### [Aim of the exercise]
Copy out the lines word for word, covering only the stretch from the line that contains "order: Xylariales" through the line that contains "genus: Polygonia", with both of those lines included.
====== Provided data
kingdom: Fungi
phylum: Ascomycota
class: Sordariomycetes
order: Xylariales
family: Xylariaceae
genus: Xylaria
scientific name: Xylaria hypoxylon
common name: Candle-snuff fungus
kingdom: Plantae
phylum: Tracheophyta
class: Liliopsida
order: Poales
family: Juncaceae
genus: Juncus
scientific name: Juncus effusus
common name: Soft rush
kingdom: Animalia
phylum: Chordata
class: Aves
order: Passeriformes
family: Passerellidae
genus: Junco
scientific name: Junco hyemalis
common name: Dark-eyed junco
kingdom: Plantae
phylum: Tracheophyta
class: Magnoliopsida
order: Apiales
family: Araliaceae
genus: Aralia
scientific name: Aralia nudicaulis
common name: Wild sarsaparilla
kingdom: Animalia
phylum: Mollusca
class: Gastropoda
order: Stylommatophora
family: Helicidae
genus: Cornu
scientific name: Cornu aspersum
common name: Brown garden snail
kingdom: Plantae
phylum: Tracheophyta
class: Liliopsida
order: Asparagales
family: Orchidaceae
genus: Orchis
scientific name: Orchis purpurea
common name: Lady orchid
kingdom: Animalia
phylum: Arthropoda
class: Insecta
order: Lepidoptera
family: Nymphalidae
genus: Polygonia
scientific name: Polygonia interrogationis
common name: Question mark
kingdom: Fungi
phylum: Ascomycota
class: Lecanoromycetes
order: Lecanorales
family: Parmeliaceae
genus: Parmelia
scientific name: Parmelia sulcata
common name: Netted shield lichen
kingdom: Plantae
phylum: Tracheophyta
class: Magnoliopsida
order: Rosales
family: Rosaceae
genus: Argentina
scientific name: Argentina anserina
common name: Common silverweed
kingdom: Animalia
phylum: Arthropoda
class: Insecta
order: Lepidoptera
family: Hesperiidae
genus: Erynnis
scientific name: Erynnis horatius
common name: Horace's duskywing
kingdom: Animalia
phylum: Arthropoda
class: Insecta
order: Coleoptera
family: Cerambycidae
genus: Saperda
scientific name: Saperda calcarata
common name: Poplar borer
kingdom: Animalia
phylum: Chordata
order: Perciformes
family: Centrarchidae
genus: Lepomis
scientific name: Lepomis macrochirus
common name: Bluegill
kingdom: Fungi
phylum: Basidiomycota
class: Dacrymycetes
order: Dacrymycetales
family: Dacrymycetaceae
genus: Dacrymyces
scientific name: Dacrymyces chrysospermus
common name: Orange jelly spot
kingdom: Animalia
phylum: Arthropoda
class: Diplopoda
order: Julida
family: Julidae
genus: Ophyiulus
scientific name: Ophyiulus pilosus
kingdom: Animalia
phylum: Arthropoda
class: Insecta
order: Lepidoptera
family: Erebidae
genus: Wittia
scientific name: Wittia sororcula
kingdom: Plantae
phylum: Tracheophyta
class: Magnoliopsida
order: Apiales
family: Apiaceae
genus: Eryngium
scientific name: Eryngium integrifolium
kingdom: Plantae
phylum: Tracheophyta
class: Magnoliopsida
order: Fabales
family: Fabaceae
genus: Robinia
============
### [Exercise answer]
order: Xylariales
family: Xylariaceae
genus: Xylaria
scientific name: Xylaria hypoxylon
common name: Candle-snuff fungus
kingdom: Plantae
phylum: Tracheophyta
class: Liliopsida
order: Poales
family: Juncaceae
genus: Juncus
scientific name: Juncus effusus
common name: Soft rush
kingdom: Animalia
phylum: Chordata
class: Aves
order: Passeriformes
family: Passerellidae
genus: Junco
scientific name: Junco hyemalis
common name: Dark-eyed junco
kingdom: Plantae
phylum: Tracheophyta
class: Magnoliopsida
order: Apiales
family: Araliaceae
genus: Aralia
scientific name: Aralia nudicaulis
common name: Wild sarsaparilla
kingdom: Animalia
phylum: Mollusca
class: Gastropoda
order: Stylommatophora
family: Helicidae
genus: Cornu
scientific name: Cornu aspersum
common name: Brown garden snail
kingdom: Plantae
phylum: Tracheophyta
class: Liliopsida
order: Asparagales
family: Orchidaceae
genus: Orchis
scientific name: Orchis purpurea
common name: Lady orchid
kingdom: Animalia
phylum: Arthropoda
class: Insecta
order: Lepidoptera
family: Nymphalidae
genus: Polygonia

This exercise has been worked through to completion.